- Poster
- Directed by: Subramaniam Siva
- Written by: Subramaniam Siva
- Produced by: S. K. Krishnakanth
- Starring: Dhanush Chaya Singh
- Cinematography: G. Ramesh
- Edited by: S. Satish J. N. Harsha
- Music by: Dhina
- Production company: Indian Theatre Productions
- Release date: 5 September 2003;
- Country: India
- Language: Tamil
- Budget: ₹2 crore
- Box office: est. ₹12 crore

= Thiruda Thirudi =

Thiruda Thirudi is a 2003 Indian Tamil-language romantic comedy film written and directed by debutant Subramaniam Siva. The film stars Dhanush and Chaya Singh (in her Tamil film debut), with Karunas, Manikka Vinayagam, and Krishna in supporting roles. It was released on 5 September 2003 and became a success. The film was remade in Telugu as Donga Dongadi (2004) and in Kannada as Sakha Sakhi (2005).

== Plot ==

Vasudevan belongs to a middle-class family and is irresponsible and untrustworthy. Vijayalakshmi is from a traditional Telugu family and is an ambitious and career-oriented girl. Vasu and Viji meet up, and one day, he follows her on her two-wheeler. She is so bugged by him that she fails to notice a vehicle ahead. Though he cautions her, she ends up having an accident. Vasu admits her in the hospital, but Viji holds him responsible for her accident. Both of them are at loggerheads and bicker constantly. Vasu leaves for Chennai in order to prove himself to his father, who is constantly criticising his irresponsibility. Meanwhile, Viji gets a job at Chennai and moves into the same apartment complex as Vasu. The rest of the story follows Vasu's progress and deals with relationship between Vasu and Viji and whether or not their attitude for each other changed. Viji falls in love with Vasu, but he acts to hate her because she made him and his whole family separated. So in the middle, something happens, and they both end up loving each other. Vasu also got back together with his family after a couple of twists.

== Cast ==
As per the film's opening credits:

== Production ==
Thiruda Thirudi is the directorial debut of Subramaniam Siva and the first Tamil film for producer S. K. Krishnakanth and actress Chaya Singh.
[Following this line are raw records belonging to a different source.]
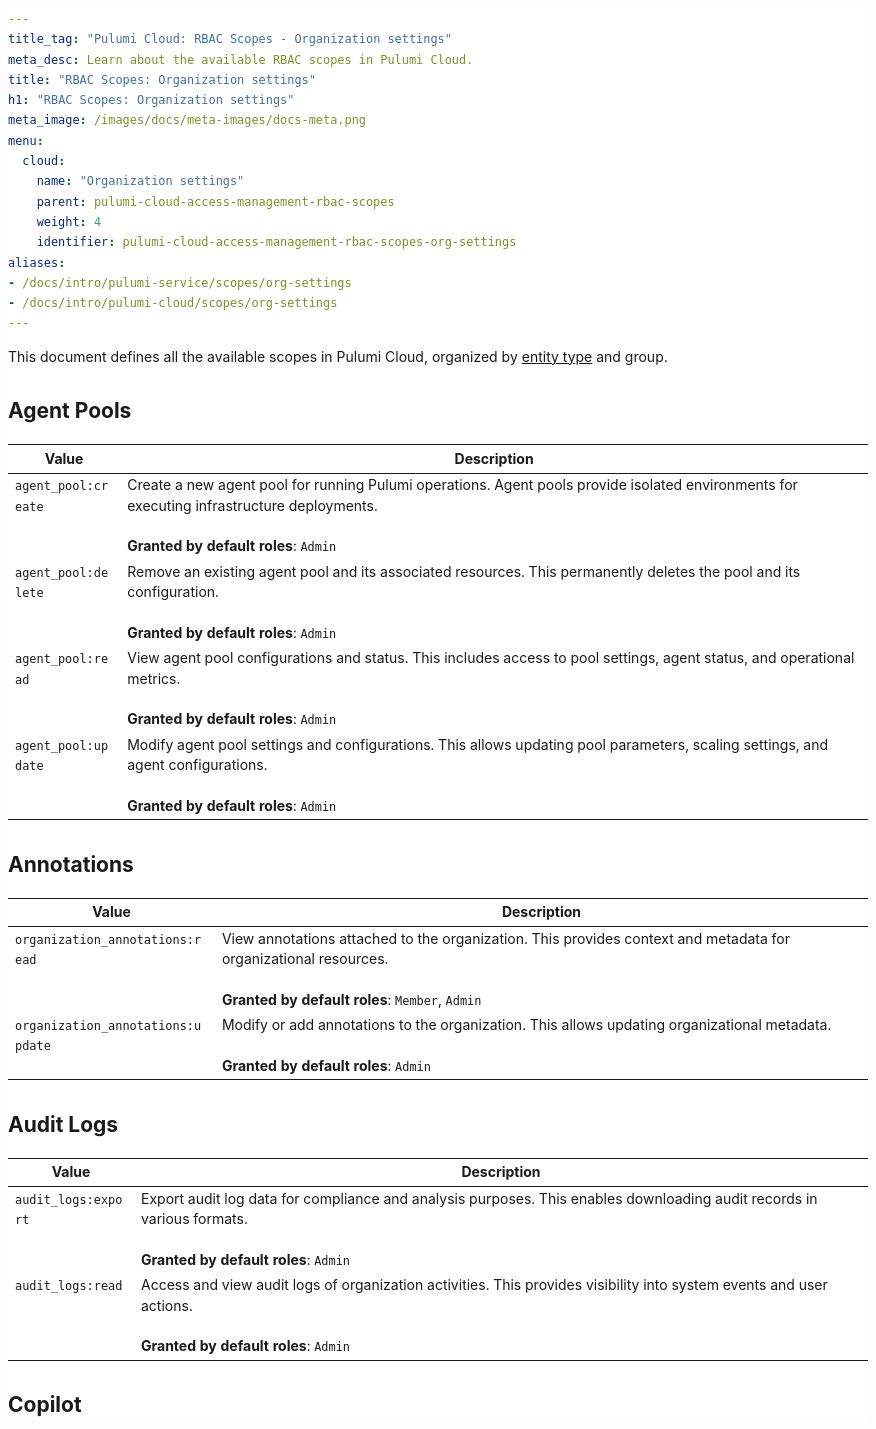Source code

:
 ```yaml
---
title_tag: "Pulumi Cloud: RBAC Scopes - Organization settings"
meta_desc: Learn about the available RBAC scopes in Pulumi Cloud.
title: "RBAC Scopes: Organization settings"
h1: "RBAC Scopes: Organization settings"
meta_image: /images/docs/meta-images/docs-meta.png
menu:
  cloud:
    name: "Organization settings"
    parent: pulumi-cloud-access-management-rbac-scopes
    weight: 4
    identifier: pulumi-cloud-access-management-rbac-scopes-org-settings
aliases:
- /docs/intro/pulumi-service/scopes/org-settings
- /docs/intro/pulumi-cloud/scopes/org-settings
---
```


This document defines all the available scopes in Pulumi Cloud, organized by [entity type](../../permissions#entity-types) and group.

## Agent Pools

| Value | Description |
|-------|-------------|
| `agent_pool:create` | Create a new agent pool for running Pulumi operations. Agent pools provide isolated environments for executing infrastructure deployments.<br><br>**Granted by default roles**: `Admin` |
| `agent_pool:delete` | Remove an existing agent pool and its associated resources. This permanently deletes the pool and its configuration.<br><br>**Granted by default roles**: `Admin` |
| `agent_pool:read` | View agent pool configurations and status. This includes access to pool settings, agent status, and operational metrics.<br><br>**Granted by default roles**: `Admin` |
| `agent_pool:update` | Modify agent pool settings and configurations. This allows updating pool parameters, scaling settings, and agent configurations.<br><br>**Granted by default roles**: `Admin` |

## Annotations

| Value | Description |
|-------|-------------|
| `organization_annotations:read` | View annotations attached to the organization. This provides context and metadata for organizational resources.<br><br>**Granted by default roles**: `Member`, `Admin` |
| `organization_annotations:update` | Modify or add annotations to the organization. This allows updating organizational metadata.<br><br>**Granted by default roles**: `Admin` |

## Audit Logs

| Value | Description |
|-------|-------------|
| `audit_logs:export` | Export audit log data for compliance and analysis purposes. This enables downloading audit records in various formats.<br><br>**Granted by default roles**: `Admin` |
| `audit_logs:read` | Access and view audit logs of organization activities. This provides visibility into system events and user actions.<br><br>**Granted by default roles**: `Admin` |

## Copilot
This is Dhanush's third film release as an actor and the first film not made by his family members. The dappankuthu song "Manmadha Raasa" was shot at Kolar Gold Fields, Karnataka. According to the cinematographer G. Ramesh, the song was shot within two-and-a-half days.

== Soundtrack ==
The soundtrack was composed by Dhina. "Manmadha Raasa" became a popular song. It was later reused by as "Suntaragaali" in the Kannada film Kalasipalya (2004).

Track listing
| No. | Title | Lyrics | Singer(s) | Length |
|---|---|---|---|---|
| 1. | "Ayurveda Azhagi" | Na. Muthukumar | Manikka Vinayagam, Srilekha Parthasarathy | 4:26 |
| 2. | "Azhaga Irukanga" | Tha. Kannan | Timmy, Devan Ekambaram, Master Kiran | 4:22 |
| 3. | "Manmadha Raasa" | Yugabharathi | Shankar Mahadevan, Malathy Lakshman | 4:48 |
| 4. | "Mutham Mutham" | Pa. Vijay | Anuradha Sriram | 4:39 |
| 5. | "Unna Paartha" | Subramaniam Siva | Karthik, Pop Shalini | 2:50 |
| 6. | "Vandar Kuzhazhi" | Kalaikumar | Udit Narayan, Radhika Thilak, Mimicry Senthil | 4:45 |
| Total length: |  |  |  | 25:48 |

== Release and reception ==
Thiruda Thirudi was released on 5 September 2003 and became the second most successful Tamil film of the year. A critic from Screen noted "it was an offbeat love story marked by good performance by Dhanush which makes it a breezy entertainer." Malathi Rangarajan of The Hindu wrote "ARMED WITH a well-worked out success formula, new director Subramaniam Siva confidently enters the fray in Indian Theatre Production's "Thiruda Thirudi". He compensates for his flimsy storyline with screenplay that moves at full speed till the first half, sagging slightly only in the second, and dialogue that's completely in with the trend with all kinds of weird coinage typical of today's youth". Visual Dasan of Kalki praised the performance of Dhanush, Chaya Singh and Manikka Vinayagam and direction but panned the unnecessary vulgar scenes and dialogues.

== Remakes ==
The film was remade in Telugu as Donga Dongadi (2004) by the same director. It was also remade in Kannada as Sakha Sakhi (2005) where Chaya Singh reprised her role.